Marine algae have the highest metal binding capabilities of all living materials because their cell walls include lipids, proteins, or polysaccharides. The seaweed's cell walls are made of three different types of biopolymers that give it its biosorption capacity: cellulose, alginate, a heteropolymer made of mannuronic acid and guluronic acid residues, and fucoidan, a heteropolymer composed of sulfated esters of fucose moieties and glucuronic acid. Amino, sulphate, carboxyl, and hydroxyl groups are among the functional groups found in seaweed biomass [13]. When compared to single-species biosorbents, mixed seaweed biosorbents have many advantages for the removal of metals. Due to their various surface properties and chemical compositions, several seaweed species when combined can increase the total capacity for binding metals. Furthermore, increased efficiency and specificity in metal removal techniques can result from the synergistic effects between different seaweed components. In addition, mixed seaweed biosorbents frequently have improved stability and durability, ensuring extended use and efficient metal removal over time [14].

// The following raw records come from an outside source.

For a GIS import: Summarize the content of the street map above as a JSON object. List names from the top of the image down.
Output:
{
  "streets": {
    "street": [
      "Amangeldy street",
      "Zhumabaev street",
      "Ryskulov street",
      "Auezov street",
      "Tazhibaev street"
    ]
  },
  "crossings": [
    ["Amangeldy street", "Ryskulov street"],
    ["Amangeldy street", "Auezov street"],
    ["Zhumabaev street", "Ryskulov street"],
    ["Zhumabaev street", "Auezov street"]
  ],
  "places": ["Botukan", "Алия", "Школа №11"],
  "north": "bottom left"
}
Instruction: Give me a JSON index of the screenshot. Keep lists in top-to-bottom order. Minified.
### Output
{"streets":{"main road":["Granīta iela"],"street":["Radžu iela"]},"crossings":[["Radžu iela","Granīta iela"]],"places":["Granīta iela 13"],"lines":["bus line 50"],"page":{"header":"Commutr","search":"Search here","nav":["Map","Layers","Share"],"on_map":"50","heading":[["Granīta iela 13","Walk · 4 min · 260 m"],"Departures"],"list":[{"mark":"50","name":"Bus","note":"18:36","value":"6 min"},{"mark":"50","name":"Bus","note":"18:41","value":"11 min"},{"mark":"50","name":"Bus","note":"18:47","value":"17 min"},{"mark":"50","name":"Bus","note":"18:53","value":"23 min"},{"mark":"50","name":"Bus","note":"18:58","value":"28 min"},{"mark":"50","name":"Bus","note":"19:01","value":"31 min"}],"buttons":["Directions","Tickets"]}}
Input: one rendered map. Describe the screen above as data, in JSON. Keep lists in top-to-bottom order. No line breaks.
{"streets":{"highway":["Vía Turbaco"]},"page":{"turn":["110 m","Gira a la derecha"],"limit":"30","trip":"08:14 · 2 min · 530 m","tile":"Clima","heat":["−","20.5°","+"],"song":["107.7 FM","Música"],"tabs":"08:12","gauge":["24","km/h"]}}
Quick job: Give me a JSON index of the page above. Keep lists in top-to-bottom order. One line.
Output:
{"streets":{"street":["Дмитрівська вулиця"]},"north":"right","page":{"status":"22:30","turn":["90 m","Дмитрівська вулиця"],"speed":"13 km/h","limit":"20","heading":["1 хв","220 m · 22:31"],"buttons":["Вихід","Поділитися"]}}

In order to understand the uncertain nonlinear pattern of heavy metal elimination using different treatment procedures, numerous artificial intelligence models have been established. Neural networks, logic, regression, and hybrid models are some of these models. Moreover, these models have been compared to a variety of conventional models, such as mathematical, isothermal, statistical, empirical, and physical models [15]. To model and optimize contamination removal approaches, these classical tools need to identify a goal for each group of input variables; hence, the target can change while the other variables remain constant at the same time [16]. Since these surrogate models have primarily been used for adsorption systems with a single pollutant, it is essential to extend their application to the prediction and modeling of adsorption systems with several adsorbates, or multi-component adsorption. Through the use of adsorption systems, scientific and practical models that utilize numerical computational approaches, such as artificial neural networks (ANNs), can greatly enhance the wastewater treatment process generally [17].
Every year, the tides throw a significant amount of seaweed onto beaches. These organic natural resources are handled as domestic waste since they are waste materials. As of now, researchers have employed a variety of materials to investigate the efficacy of removal from aqueous solutions [18]. Sargassum fusciformis (brown algae), Codium decorticatum (green algae), and Hypnea valentiae (red algae) were the seaweeds found around the coast that were selected for this investigation due to their component availability. The goal of this study is to develop a mixed seaweed biosorbent that can effectively remove cadmium (II) ions from aqueous solutions. The study assessed the impact of various parameters on the removal efficiency. The metal removal mechanism and kinetic parameter estimates were determined by kinetic experiments. Thermodynamic studies were used to confirm the sorption's nature and feasibility. Additionally, analysis and optimization of the ANN model were conducted to predict the mixed sorbent's efficiency in removing Cd (II).